» **YOUR TASK**: Copy every one of the records below word for word, leaving nothing out.

» **Data entries**:
========
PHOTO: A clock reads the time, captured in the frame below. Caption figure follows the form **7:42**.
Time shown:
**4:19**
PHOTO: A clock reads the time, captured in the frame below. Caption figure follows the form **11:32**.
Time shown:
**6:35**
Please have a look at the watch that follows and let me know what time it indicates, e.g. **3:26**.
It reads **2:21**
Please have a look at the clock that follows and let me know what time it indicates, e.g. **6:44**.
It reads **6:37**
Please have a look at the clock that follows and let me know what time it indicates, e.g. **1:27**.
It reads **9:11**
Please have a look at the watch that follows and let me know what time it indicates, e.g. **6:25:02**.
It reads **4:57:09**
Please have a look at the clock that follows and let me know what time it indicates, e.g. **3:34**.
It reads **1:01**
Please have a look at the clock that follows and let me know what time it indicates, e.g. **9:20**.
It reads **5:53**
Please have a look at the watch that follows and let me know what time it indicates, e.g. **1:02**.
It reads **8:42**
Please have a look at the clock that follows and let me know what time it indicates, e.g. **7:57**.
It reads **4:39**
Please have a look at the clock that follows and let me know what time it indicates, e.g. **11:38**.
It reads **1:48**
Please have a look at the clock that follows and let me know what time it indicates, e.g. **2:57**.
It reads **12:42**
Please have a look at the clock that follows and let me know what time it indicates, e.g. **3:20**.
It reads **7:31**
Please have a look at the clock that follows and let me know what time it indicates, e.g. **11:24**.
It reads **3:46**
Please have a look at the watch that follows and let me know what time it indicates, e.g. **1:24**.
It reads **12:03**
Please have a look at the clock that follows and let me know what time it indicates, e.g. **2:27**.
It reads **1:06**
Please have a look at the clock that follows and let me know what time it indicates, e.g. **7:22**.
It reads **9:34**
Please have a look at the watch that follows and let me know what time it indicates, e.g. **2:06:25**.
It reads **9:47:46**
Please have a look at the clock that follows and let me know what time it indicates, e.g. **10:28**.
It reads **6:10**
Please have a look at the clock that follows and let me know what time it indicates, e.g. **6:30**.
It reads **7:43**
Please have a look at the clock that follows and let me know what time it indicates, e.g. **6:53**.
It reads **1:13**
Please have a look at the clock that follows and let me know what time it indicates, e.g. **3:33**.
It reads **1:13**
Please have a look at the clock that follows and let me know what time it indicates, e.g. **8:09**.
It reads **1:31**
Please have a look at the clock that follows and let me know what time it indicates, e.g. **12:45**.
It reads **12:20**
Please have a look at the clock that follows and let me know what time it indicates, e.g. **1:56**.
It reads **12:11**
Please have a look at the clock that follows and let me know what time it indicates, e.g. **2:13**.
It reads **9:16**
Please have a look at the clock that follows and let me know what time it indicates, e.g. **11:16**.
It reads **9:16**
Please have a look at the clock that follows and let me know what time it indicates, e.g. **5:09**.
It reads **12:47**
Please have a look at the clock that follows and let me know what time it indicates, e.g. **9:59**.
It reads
========
» **EXERCISE SOLUTION**:
PHOTO: A clock reads the time, captured in the frame below. Caption figure follows the form **7:42**.
Time shown:
**4:19**
PHOTO: A clock reads the time, captured in the frame below. Caption figure follows the form **11:32**.
Time shown:
**6:35**
Please have a look at the watch that follows and let me know what time it indicates, e.g. **3:26**.
It reads **2:21**
Please have a look at the clock that follows and let me know what time it indicates, e.g. **6:44**.
It reads **6:37**
Please have a look at the clock that follows and let me know what time it indicates, e.g. **1:27**.
It reads **9:11**
Please have a look at the watch that follows and let me know what time it indicates, e.g. **6:25:02**.
It reads **4:57:09**
Please have a look at the clock that follows and let me know what time it indicates, e.g. **3:34**.
It reads **1:01**
Please have a look at the clock that follows and let me know what time it indicates, e.g. **9:20**.
It reads **5:53**
Please have a look at the watch that follows and let me know what time it indicates, e.g. **1:02**.
It reads **8:42**
Please have a look at the clock that follows and let me know what time it indicates, e.g. **7:57**.
It reads **4:39**
Please have a look at the clock that follows and let me know what time it indicates, e.g. **11:38**.
It reads **1:48**
Please have a look at the clock that follows and let me know what time it indicates, e.g. **2:57**.
It reads **12:42**
Please have a look at the clock that follows and let me know what time it indicates, e.g. **3:20**.
It reads **7:31**
Please have a look at the clock that follows and let me know what time it indicates, e.g. **11:24**.
It reads **3:46**
Please have a look at the watch that follows and let me know what time it indicates, e.g. **1:24**.
It reads **12:03**
Please have a look at the clock that follows and let me know what time it indicates, e.g. **2:27**.
It reads **1:06**
Please have a look at the clock that follows and let me know what time it indicates, e.g. **7:22**.
It reads **9:34**
Please have a look at the watch that follows and let me know what time it indicates, e.g. **2:06:25**.
It reads **9:47:46**
Please have a look at the clock that follows and let me know what time it indicates, e.g. **10:28**.
It reads **6:10**
Please have a look at the clock that follows and let me know what time it indicates, e.g. **6:30**.
It reads **7:43**
Please have a look at the clock that follows and let me know what time it indicates, e.g. **6:53**.
It reads **1:13**
Please have a look at the clock that follows and let me know what time it indicates, e.g. **3:33**.
It reads **1:13**
Please have a look at the clock that follows and let me know what time it indicates, e.g. **8:09**.
It reads **1:31**
Please have a look at the clock that follows and let me know what time it indicates, e.g. **12:45**.
It reads **12:20**
Please have a look at the clock that follows and let me know what time it indicates, e.g. **1:56**.
It reads **12:11**
Please have a look at the clock that follows and let me know what time it indicates, e.g. **2:13**.
It reads **9:16**
Please have a look at the clock that follows and let me know what time it indicates, e.g. **11:16**.
It reads **9:16**
Please have a look at the clock that follows and let me know what time it indicates, e.g. **5:09**.
It reads **12:47**
Please have a look at the clock that follows and let me know what time it indicates, e.g. **9:59**.
It reads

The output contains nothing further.